AKHİSAR'DAN, Ordu'dan sonra Braga da G.Saray'a aynı oyun anlayışıyla, katı bir alan savunmasıyla oynadı. Akhisar savunması hata yaptı G.Saray kazandı. Ordu ve Braga golü önce bulunca oyunu kitledi. Alan savunmasını iki türlü çözersiniz; Ya duran toplar ya da rakip savunmanın arasına atacağınız dikine paslarla... G.Saray iki maçta da golü yedikten sonra rakibin kilidini açamadı.
G.Saray kağıt üzerinde belki iyi bir takım ama yaratıcı ve bitirici oyuncu konusunda ciddi sorunları var. Elmander-Umut-Burak üçlüsü, Türkiye için yeterli olur ancak Avrupa'da G.Saray'ı hedefe taşıyacak golcüler değiller. Önde top tutamadıklarından takım rakip kalede çoğalamıyor. Bir de rakipler alanları daraltınca G.Saraylı oyuncular ağa takılmış balık gibi çırpınıyor. Dar alanda oynayan rakipler fiziksel olarak yıpranmıyor, hücumu sürekli düşünen G.Saray, çok enerji kaybediyor. Bu yüzden dikkat dağılıyor, çok top kaybı yaşanıyor.
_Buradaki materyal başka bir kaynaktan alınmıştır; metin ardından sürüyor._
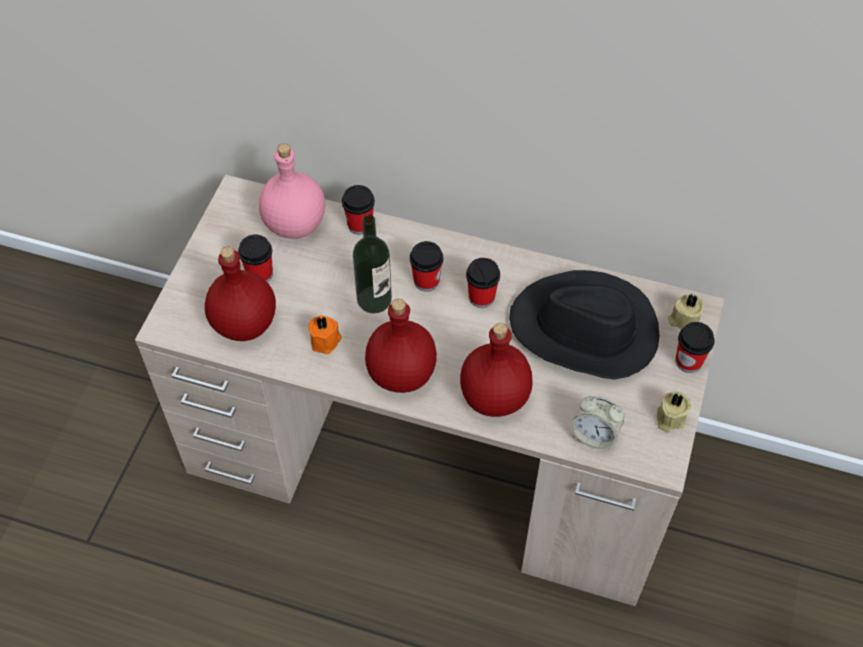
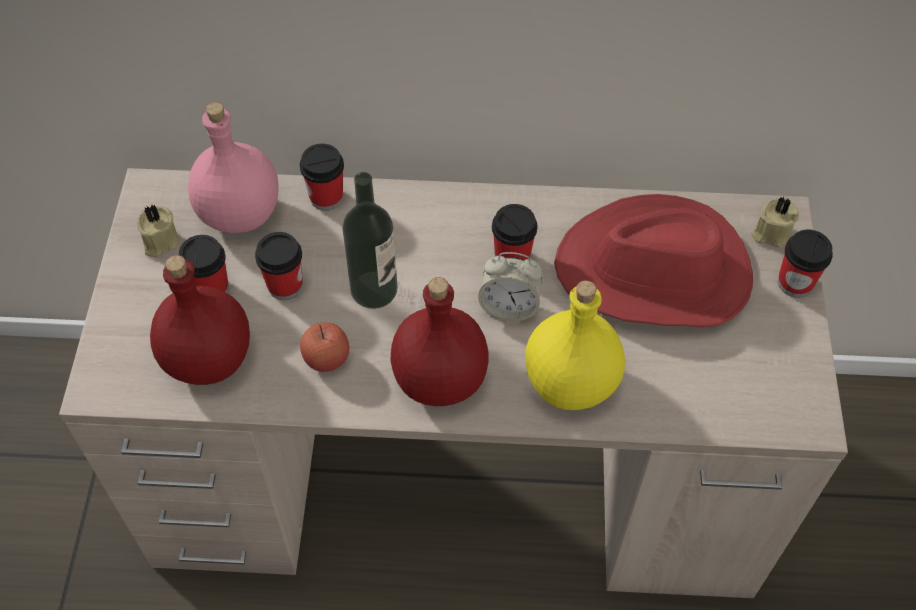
camera: 15 degrees left, 0 degrees up
orange candle [308,316,342,354] -> apple [300,322,349,372]
cup [410,241,443,292] -> cup moved to [255,232,303,300]
red bottle [460,323,533,417] -> yellow bottle [525,280,625,410]
black hat [509,270,659,379] -> red hat [554,194,753,327]
alarm clock [570,396,624,449] -> alarm clock moved to [478,252,543,322]
beige candle [657,392,691,432] -> beige candle moved to [137,205,179,258]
Fatih Hoca, takımın çözülen sistemini değiştirmeli. Real Madrid, Inter ve Chelsea, Nou Camp'ta topu ayağa isabetli kullanan Barcelona'yı geniş alanda oynayarak değil, 20-25 metrelik dar alanda oynarak durdurup, kontrataklarla vurdular. G.Saray kalan maçlarında Avrupa iddiasını sürdürmek istiyorsa kapanan kilidi açmaya yönelik oyun yerine Inter, Real, Chelsea'nin Barça'ya oynadığı gibi oynamalı. Fatih Hoca'nın elinde 2000'in G.Saray'ı olsa her sistemi oynar. Yaratıcı ve beceri yönü kısıtlı bu takımla prese dayalı hücum futbolunu oynamak mümkün değil. Geniş alanda oynamaya çalışan G.Saray Braga'dan golleri kontrataktan yedi. Çünkü, Melo formsuz, Selçuk fizik olarak güçsüz. Golcülerin becerileri kısıtlı.
Not: Portekiz'in tek komşusu İspanya. Hakem atamalarını da İspanyol Villar yapıyor. Norveçli hakem Hagen'in Braga ile karışan forması baştan fauldü. Maç boyu da Braga'nın 12. adamı gibiydi. G.Saray'a ucuz kartlar gösterdi. Rieara'nın çaldığı topa faul çaldı, Burak'a kalkan ofsayt da hatalıydı.